Experimental Monoclonal Antibody May Prevent Malaria Infection

May 08, 2024

One injectable dose of an experimental monoclonal antibody was 77% effective in preventing Plasmodium falciparum malaria infection in Malian children during the country’s six-month rainy season, according to recent findings published in the New England Journal of Medicine. The trial, conducted by researchers from the National Institute of Allergy and Infectious Diseases (NIAID) in partnership with Malian investigators, builds upon a previous phase 1 trial, which found that the experimental monoclonal antibody (L9LS) protected adults against controlled P. falciparum infection.

After completing a safety assessment (consisting of three dose levels in adults and two dose levels in children), investigators randomized 225 children aged 6-10 years to receive either 150 mg of L9LS, 300 mg of L9LS or placebo. The primary endpoint was the first P. falciparum infection, as detected on a blood smear (performed at least every 2 weeks for 24 weeks). A secondary efficacy endpoint was the first episode of clinical malaria.

P. falciparum infection occurred in 36 participants (48%) in the 150-mg group, in 30 (40%) in the 300-mg group and in 61 (81%) in the placebo group. In the placebo group, 59% had clinical malaria. With regards to safety, local and systemic adverse events within 7 days after administration or placebo were uncommon, were mild to moderate in severity, were similar in frequency across the trial groups and resolved without intervention.

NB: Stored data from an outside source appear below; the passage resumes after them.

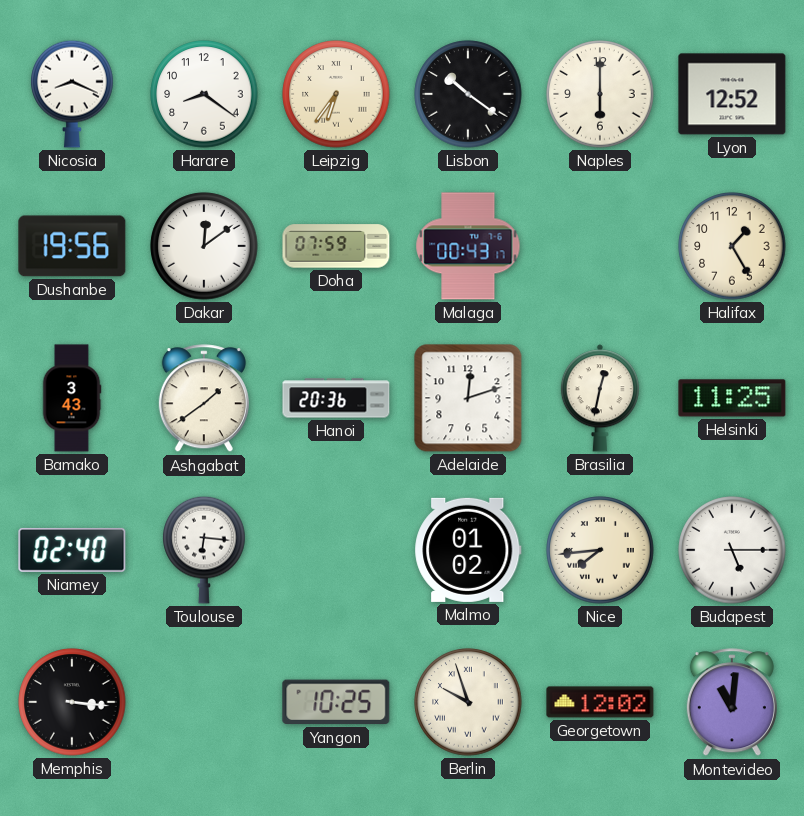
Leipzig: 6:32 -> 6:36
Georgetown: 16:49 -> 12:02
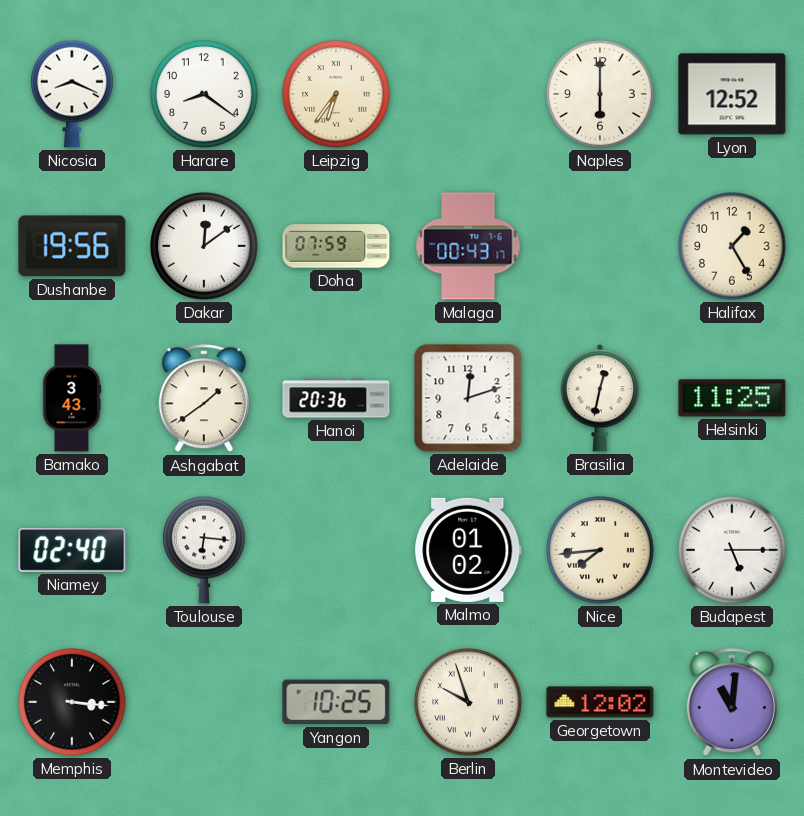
Lisbon: 10:21 -> none
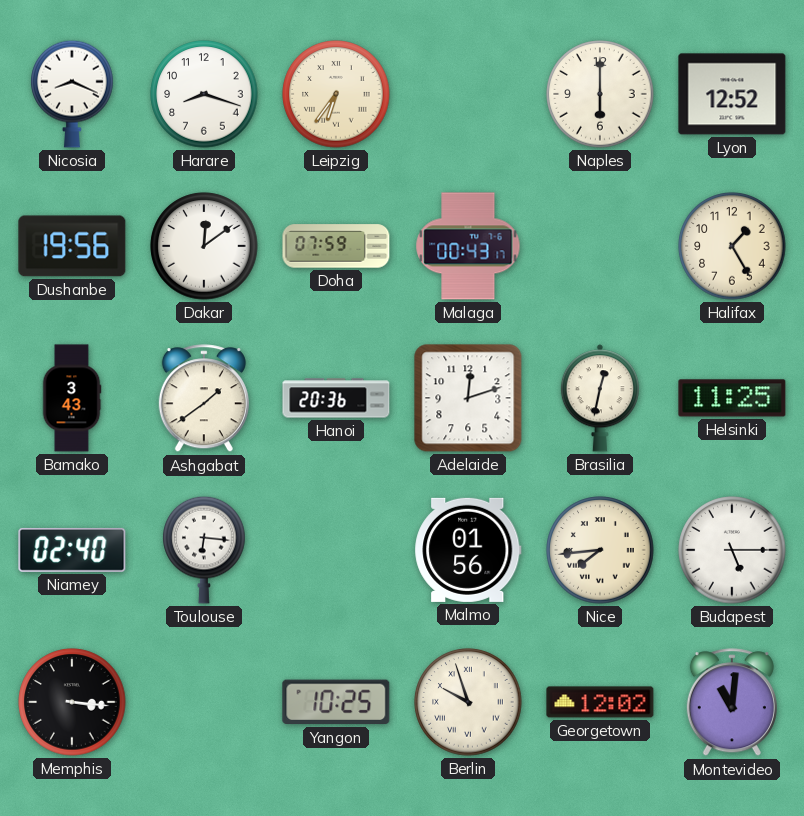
Harare: 8:21 -> 8:18
Malmo: 01:02 -> 01:56
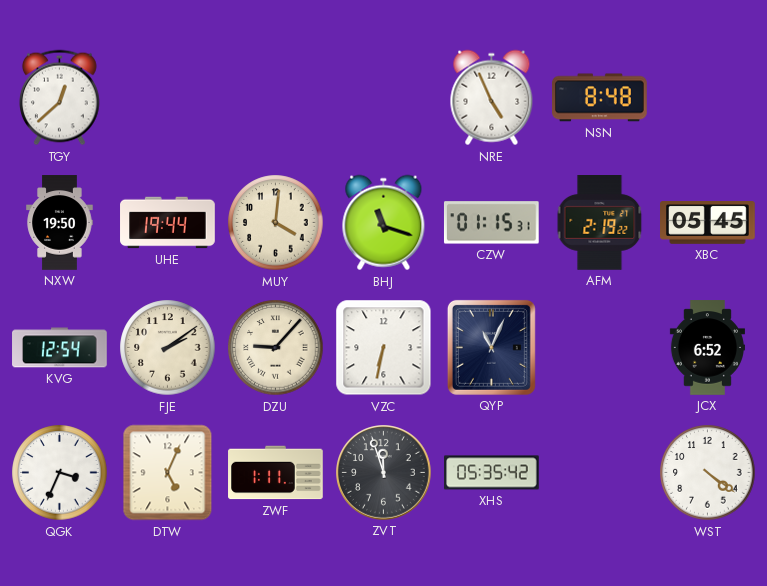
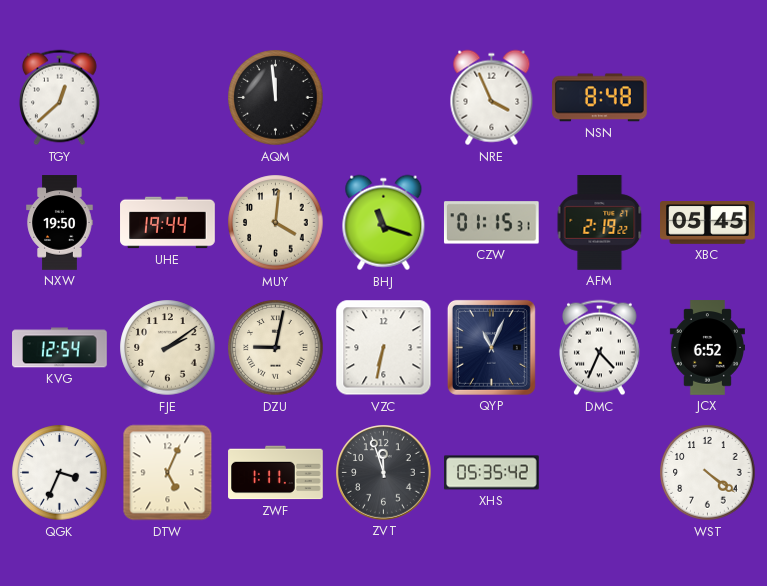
AQM: none -> 11:59
NRE: 4:56 -> 3:56
DZU: 9:07 -> 9:02
DMC: none -> 4:34
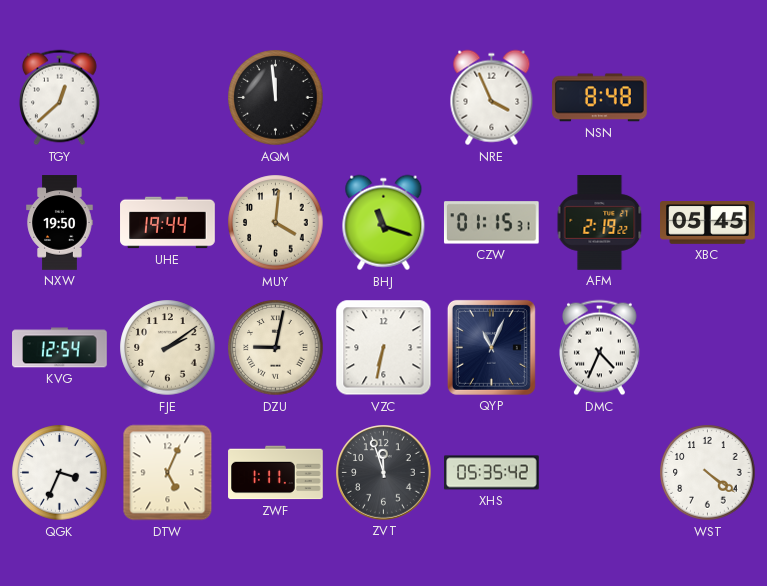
JCX: 6:52 -> none
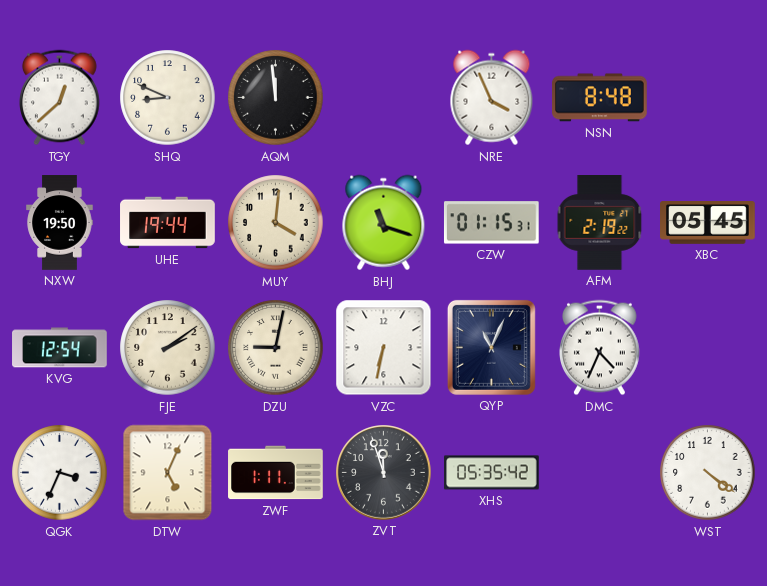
SHQ: none -> 8:49
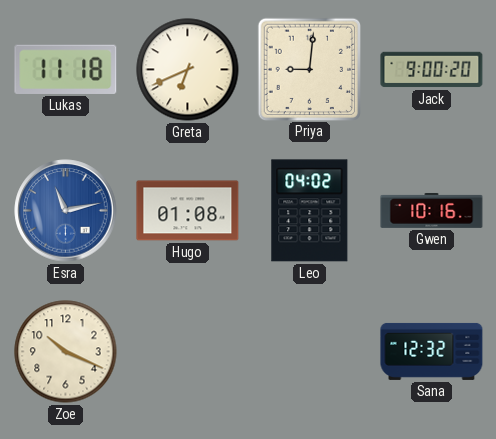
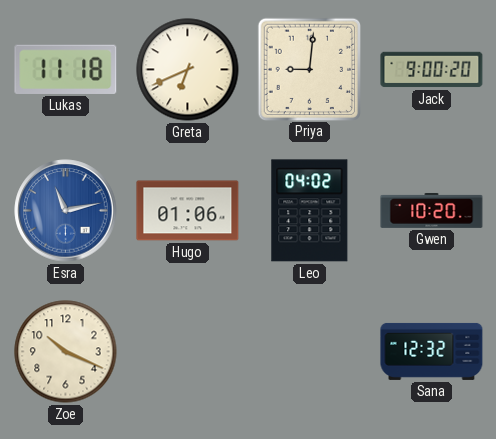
Hugo: 01:08 -> 01:06
Gwen: 10:16 -> 10:20
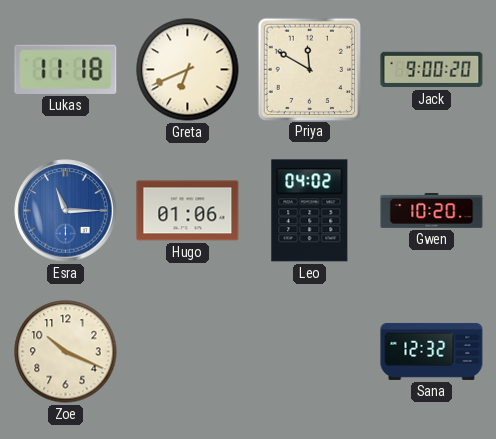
Priya: 9:01 -> 11:50
Esra: 11:13 -> 11:15
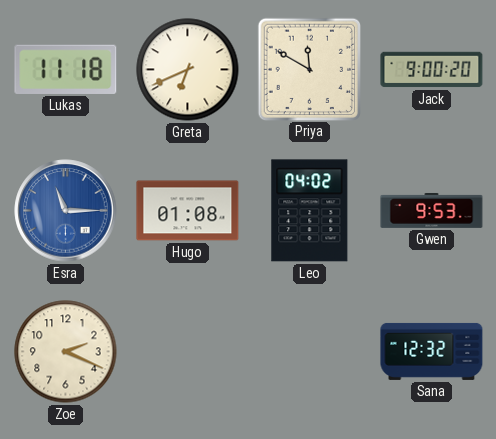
Hugo: 01:06 -> 01:08
Gwen: 10:20 -> 9:53
Zoe: 10:19 -> 2:19
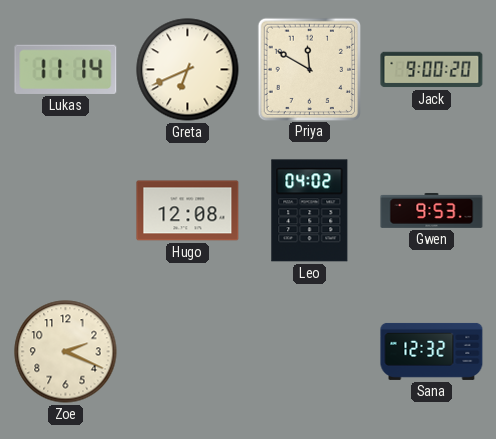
Lukas: 11:18 -> 11:14
Esra: 11:15 -> none
Hugo: 01:08 -> 12:08
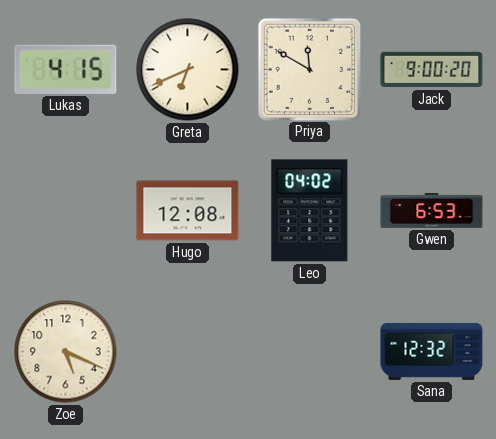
Lukas: 11:14 -> 4:15
Gwen: 9:53 -> 6:53
Zoe: 2:19 -> 5:19
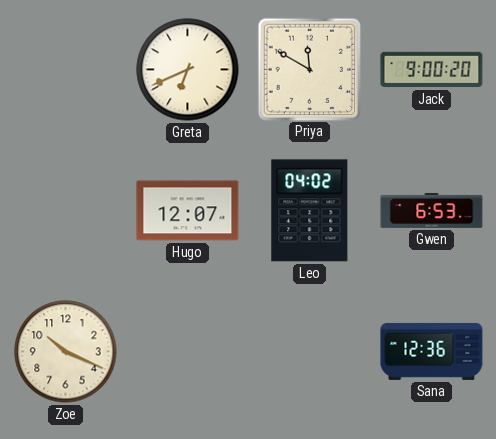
Lukas: 4:15 -> none
Hugo: 12:08 -> 12:07
Zoe: 5:19 -> 10:19
Sana: 12:32 -> 12:36
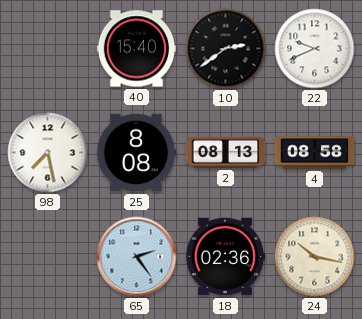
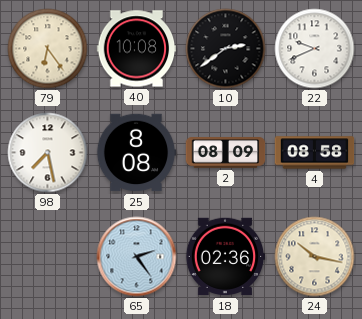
79: none -> 6:24
40: 15:40 -> 10:08
2: 08:13 -> 08:09
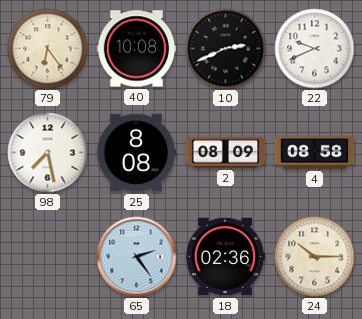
10: 2:39 -> 2:41
24: 10:17 -> 10:15
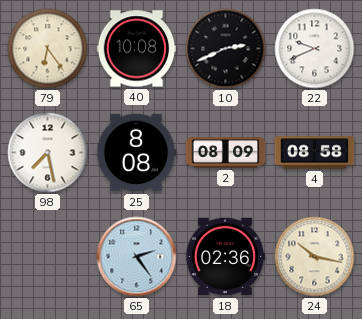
24: 10:15 -> 10:17
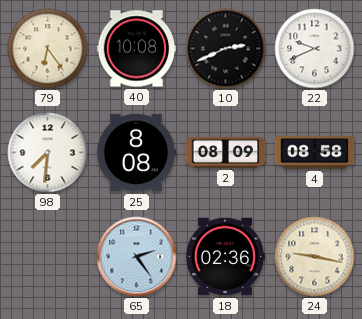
98: 7:28 -> 7:31
24: 10:17 -> 9:17
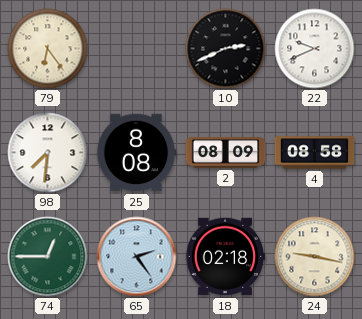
40: 10:08 -> none
74: none -> 12:45
18: 02:36 -> 02:18
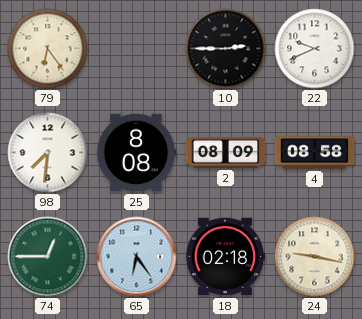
10: 2:41 -> 2:45
65: 2:24 -> 6:24
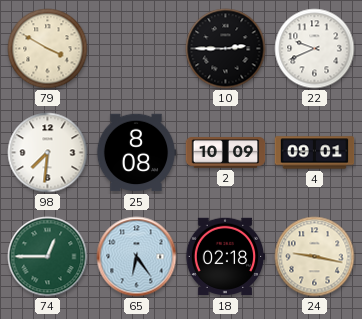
79: 6:24 -> 3:50
2: 08:09 -> 10:09
4: 08:58 -> 09:01
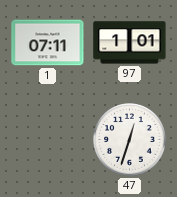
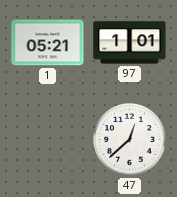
1: 07:11 -> 05:21
47: 12:33 -> 12:38
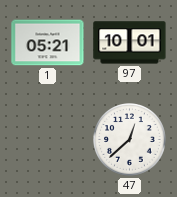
97: 1:01 -> 10:01
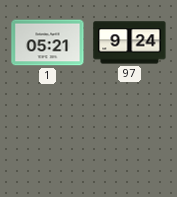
97: 10:01 -> 9:24
47: 12:38 -> none
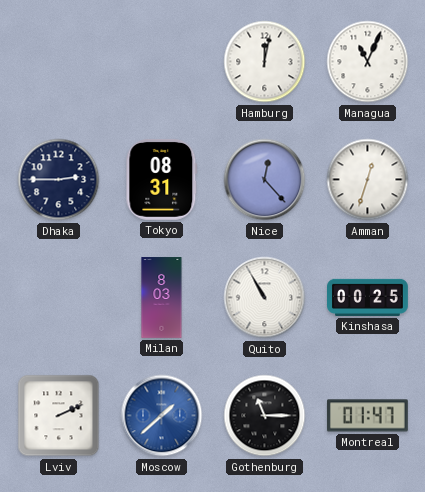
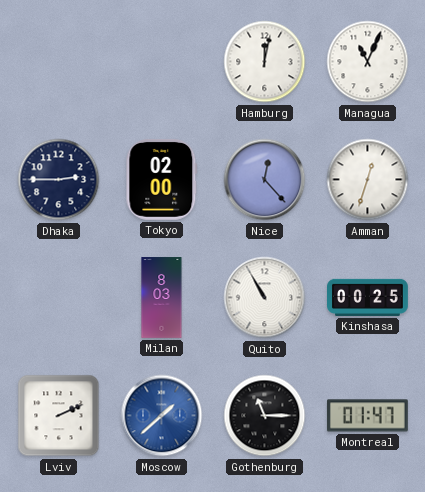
Tokyo: 08:31 -> 02:00
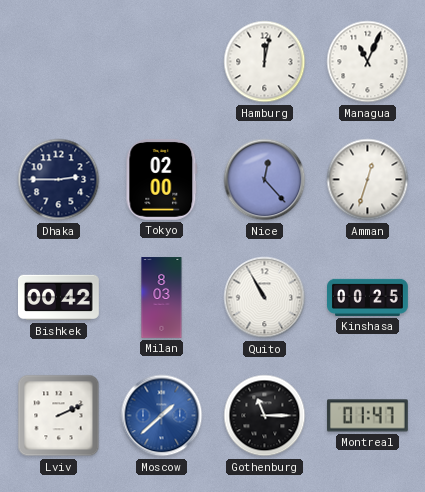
Bishkek: none -> 00:42
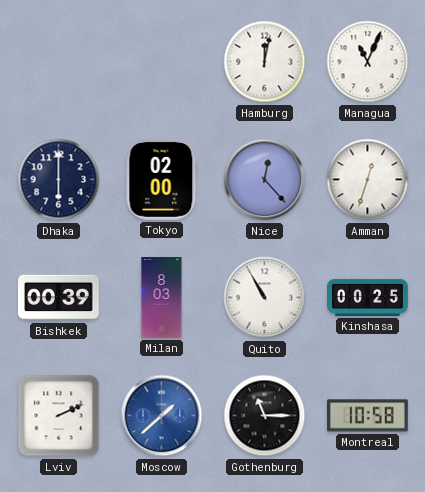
Dhaka: 2:45 -> 6:00
Bishkek: 00:42 -> 00:39
Montreal: 01:47 -> 10:58
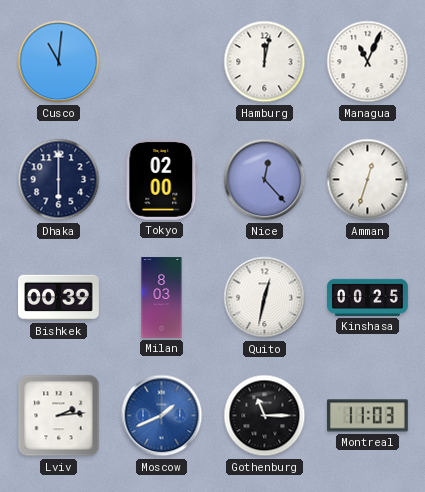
Cusco: none -> 11:01
Quito: 10:55 -> 12:32
Lviv: 2:11 -> 2:14
Moscow: 1:38 -> 1:41
Montreal: 10:58 -> 11:03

According to the authors, the trial demonstrated – for the first time – that a single dose of a monoclonal antibody given by subcutaneous injection can provide high-level protection against malaria in children in an area of intense malaria transmission. Additionally, they noted that results support the development of antimalarial monoclonal antibodies in other high-risk populations, including infants and young children, children with severe anemia after hospital discharge and pregnant people. Additional research among these patient populations is underway.